Here’s 9 techniques you can put into practice at home to start making mindfulness work for you – stick at it.

 

  1. Get involved in housework. Even if it seems repetitive. Good, simple housework will help you get your mind off things for a bit.
  2. Talk or reach out to someone. Tell them how you feel at that particular moment. You’re focusing on the other person. This becomes a distraction.
  3. Watch a movie or a TV Show. A good comedy should help your mind focus away from the troubling thoughts that are trying to penetrate it.
  4. Go for a walk, or a run. Focus on the number of steps you take. Your gait, foot strike technique. Learn something about yourself. Do you need to improve your running stride? Is your back straight enough?
  5. Read a good book, either in a library or a coffee shop. The point being, change your surroundings. It will help you focus more on the book and less on your thoughts.
  6. Play with your pet, if you have one. It is the best distraction possible.
  7. Play a game which you need to think, like Scrabble. When you need to strategise, you will find disturbing thoughts cannot penetrate your mind.
  8. Lay down in a slightly darkened, quiet room, with your eyes closed. Focus on each part of your body, slowly tensing each muscle, and relaxing, from head to toe. Repeat this for as long as required.
  9. Focus on your breathing. Breath in for 3. Breathe out for 5. That 2 seconds extra on the exhale is where your body relaxes. Stick with this, it takes time- but it will begin to work for you.

 

Mindfulness, is a great mental health technique to follow. It helps you get in touch with your thoughts, feelings, emotions, sensations, etc. Once you connect with yourself, you can identify changes in your mood and pinpoint disturbances in your thought pattern. It helps to practice mindfulness because you can notice mood changes that are characteristic of the highs and lows of Bipolar Disorder.  Even if you start with 5 minutes a day, when you can focus and relax, it’ll go a long way in helping you.

 

When using mindfulness as a tool to get out of a cycle, below are the following steps you could take.

 

  1. Observe you thoughts. Is it a depressive thought of being alone or abandoned, for example? Is it the thought of being a burden on someone? Are you experiencing increased self-blame?
  2. Describe the thought. What is it that is unsettling you so much? Is it pessimism and hopelessness? Is it paranoia?
  3. Be aware of your surroundings. As you breathe steadily feel the warmth of the sun against your skin. Try hearing the miscellaneous little background noises and demarcate each.
  4. Notice how your body reacts to what is happening around you. External stimuli like various sounds, different temperatures and varied smells.
  5. Notice how your body changes affect your thought pattern. How are your feelings linked to what is happening around you?
  6. Be non-reactive or non-judgemental. Be aware of your thoughts and feelings.
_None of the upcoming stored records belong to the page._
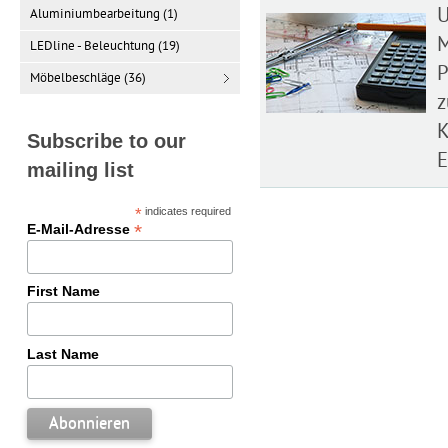
U
Aluminiumbearbeitung (1)
M
LEDline - Beleuchtung (19)
P
Möbelbeschläge (36)
z
K
Subscribe to our
E
mailing list
*
indicates required
*
E-Mail-Adresse
First Name
Last Name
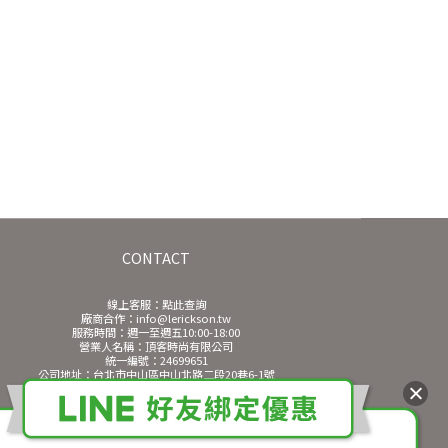
CONTACT
線上客服：
點此查詢
廠商合作：info@lerickson.tw
服務時間：週一至週五10:00-18:00
營業人名稱：頂客時尚有限公司
統一編號：24699651
公司地址：台北市中山區中山北路二段20巷6-1號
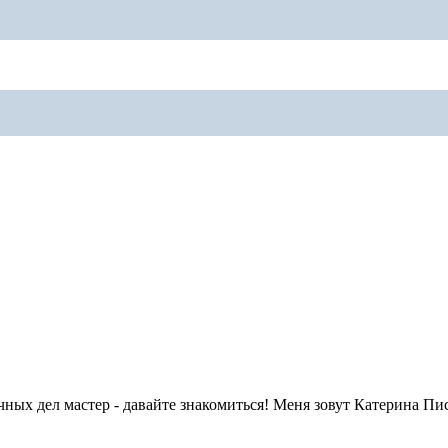
ных дел мастер - давайте знакомиться! Меня зовут Катерина Пис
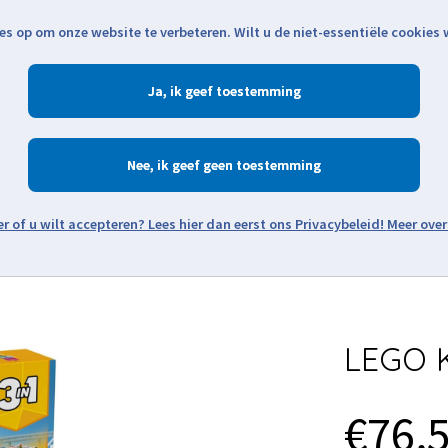
es op om onze website te verbeteren. Wilt u de niet-essentiële cookies
Openingstijden
Klantenservice
Verze
Ja
Winkelen
Ac
Nee
Zoeken
Meer over
Thema's
Minifiguren
Onderdelen
Modellen
De w
LEGO K
€76,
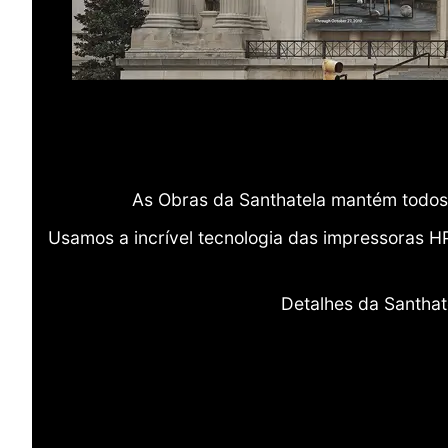
As Obras da Santhatela mantém todos 
Usamos a incrível tecnologia das impressoras H
Detalhes da Santhat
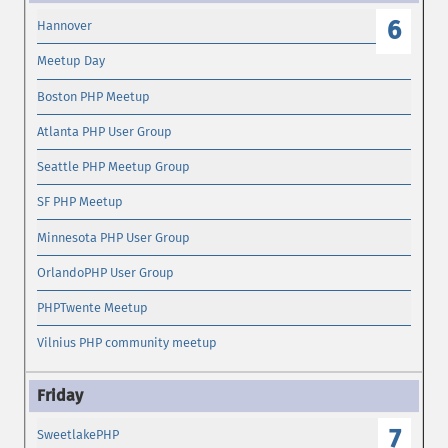
6
Hannover
Meetup Day
Boston PHP Meetup
Atlanta PHP User Group
Seattle PHP Meetup Group
SF PHP Meetup
Minnesota PHP User Group
OrlandoPHP User Group
PHPTwente Meetup
Vilnius PHP community meetup
7
SweetlakePHP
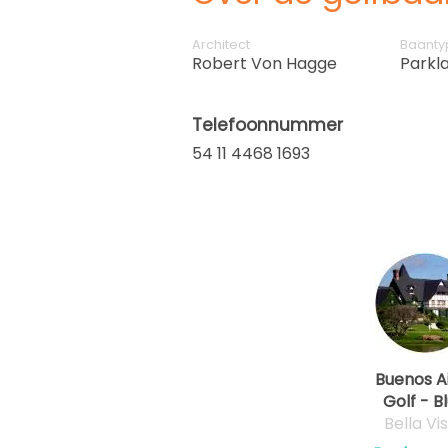
Architect
Baanty
Robert Von Hagge
Parkl
Telefoonnummer
54 11 4468 1693
Buenos A
Golf - B
Bella Vi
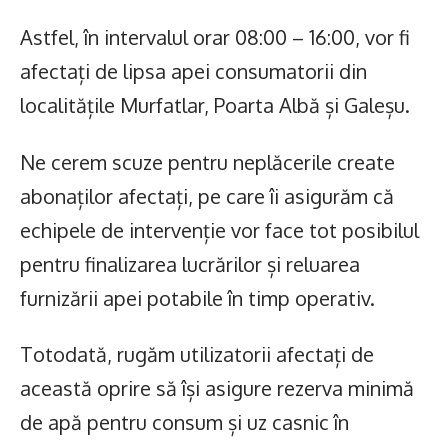
Astfel, în intervalul orar 08:00 – 16:00, vor fi
afectați de lipsa apei consumatorii din
localitățile Murfatlar, Poarta Albă și Galeșu.
Ne cerem scuze pentru neplăcerile create
abonaților afectați, pe care îi asigurăm că
echipele de intervenție vor face tot posibilul
pentru finalizarea lucrărilor și reluarea
furnizării apei potabile în timp operativ.
Totodată, rugăm utilizatorii afectați de
această oprire să își asigure rezerva minimă
de apă pentru consum și uz casnic în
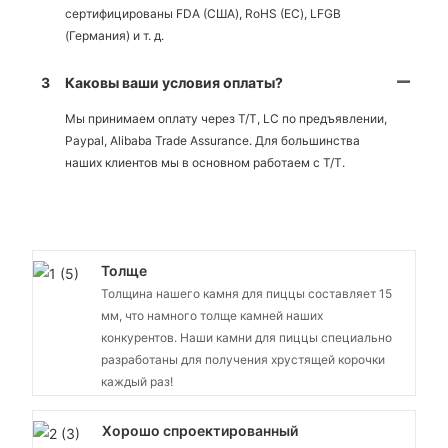
сертифицированы FDA (США), RoHS (ЕС), LFGB
(Германия) и т. д.
3
Каковы ваши условия оплаты?
Мы принимаем оплату через T/T, LC по предъявлении,
Paypal, Alibaba Trade Assurance. Для большинства
наших клиентов мы в основном работаем с T/T.
Толще
Толщина нашего камня для пиццы составляет 15
мм, что намного толще камней наших
конкурентов. Наши камни для пиццы специально
разработаны для получения хрустящей корочки
каждый раз!
Хорошо спроектированный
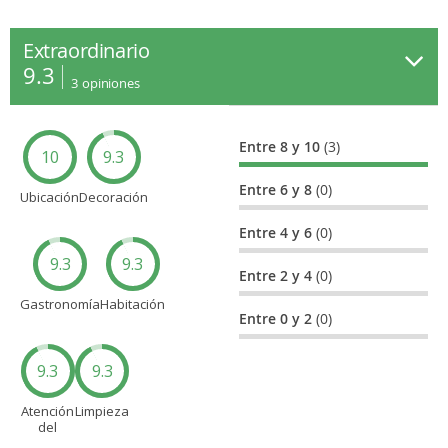
Extraordinario
9.3
3
opiniones
Entre 8 y 10
(3)
10
9.3
Entre 6 y 8
(0)
Ubicación
Decoración
Entre 4 y 6
(0)
9.3
9.3
Entre 2 y 4
(0)
Gastronomía
Habitación
Entre 0 y 2
(0)
9.3
9.3
Atención
Limpieza
del
personal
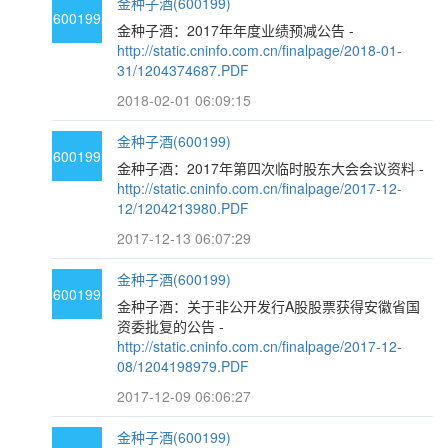
金种子酒(600199)
600199
金种子酒：2017年年度业绩预减公告 -
http://static.cninfo.com.cn/finalpage/2018-01-
31/1204374687.PDF
2018-02-01 06:09:15
金种子酒(600199)
600199
金种子酒：2017年第四次临时股东大会会议资料 -
http://static.cninfo.com.cn/finalpage/2017-12-
12/1204213980.PDF
2017-12-13 06:07:29
金种子酒(600199)
600199
金种子酒：关于非公开发行A股股票获得安徽省国
资委批复的公告 -
http://static.cninfo.com.cn/finalpage/2017-12-
08/1204198979.PDF
2017-12-09 06:06:27
金种子酒(600199)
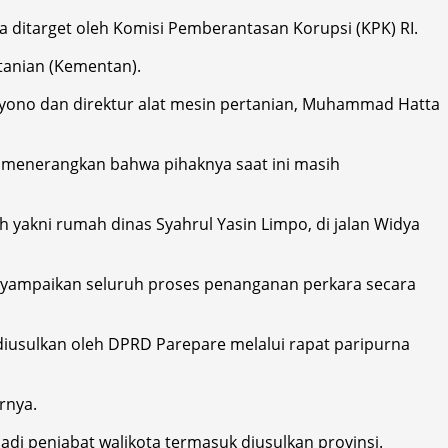
 ditarget oleh Komisi Pemberantasan Korupsi (KPK) RI.
rtanian (Kementan).
bagyono dan direktur alat mesin pertanian, Muhammad Hatta
li menerangkan bahwa pihaknya saat ini masih
h yakni rumah dinas Syahrul Yasin Limpo, di jalan Widya
nyampaikan seluruh proses penanganan perkara secara
iusulkan oleh DPRD Parepare melalui rapat paripurna
rnya.
di penjabat walikota termasuk diusulkan provinsi.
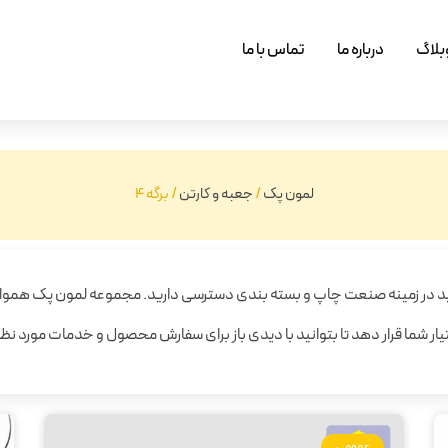
بلاگ
درباره ما
تماس با ما
لمون پک
/
جعبه و کارتن
/
برگه 4
د در زمینه صنعت چاپ و بسته بندی دسترسی دارید. مجموعه لمون پک هموار
ختیار شما قرار دهد تا بتوانید با دیدی باز برای سفارش محصول و خدمات مورد نظ
عمومی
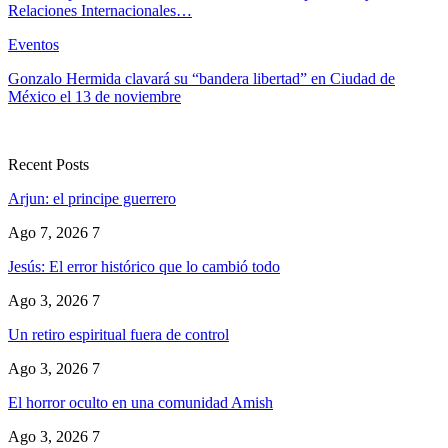
Relaciones Internacionales…
Eventos
Gonzalo Hermida clavará su “bandera libertad” en Ciudad de
México el 13 de noviembre
Recent Posts
Arjun: el principe guerrero
Ago 7, 2026
7
Jesús: El error histórico que lo cambió todo
Ago 3, 2026
7
Un retiro espiritual fuera de control
Ago 3, 2026
7
El horror oculto en una comunidad Amish
Ago 3, 2026
7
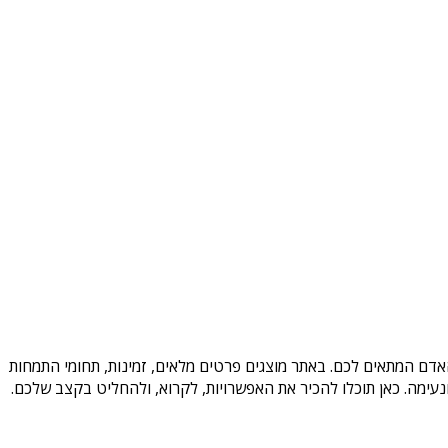
האדם המתאים לכם. באתר מוצגים פרטים מלאים, זמינות, תחומי התמחות
עימה. כאן תוכלו להכיר את האפשרויות, לקרוא, ולהחליט בקצב שלכם.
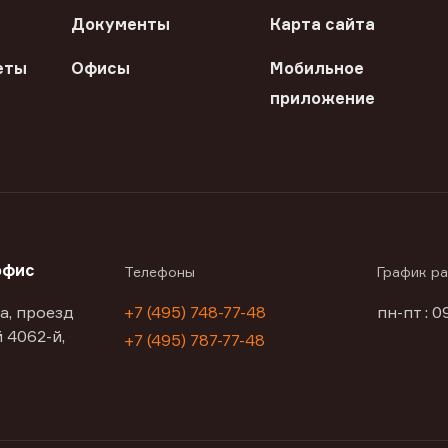
Документы
Карта сайта
еты
Офисы
Мобильное
приложение
офис
Телефоны
График р
а, проезд
+7 (495) 748-77-48
пн-пт : 0
 4062-й,
+7 (495) 787-77-48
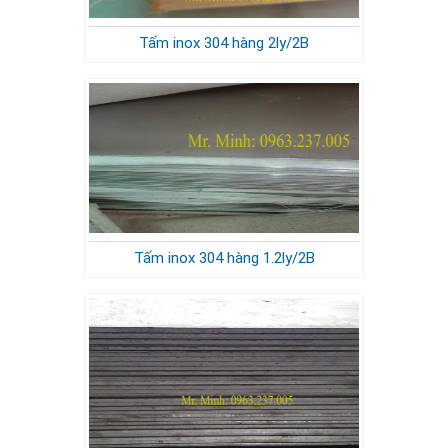
Tấm inox 304 hàng 2ly/2B
Tấm inox 304 hàng 1.2ly/2B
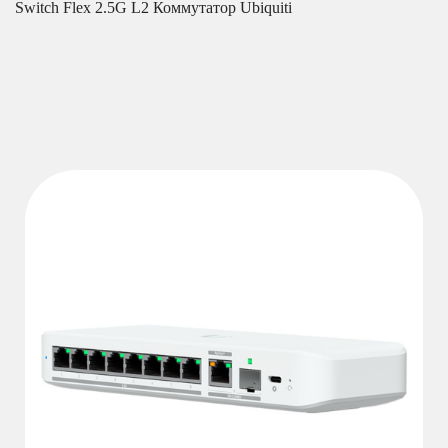
Switch Flex 2.5G L2 Коммутатор Ubiquiti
But no matter how pleasant or unpleasant, do not judge them. There is no need to take any sort of action. Let the feelings flow freely. Just focus on yourself.

 

While practising the above two methods, in the initial days you might face some difficulty. Distractions may not come easily, or you may not be able to sit still for a whole 5 minutes in order to practice mindfulness. But, with time and effort, both can go a long way in helping you with your recovery.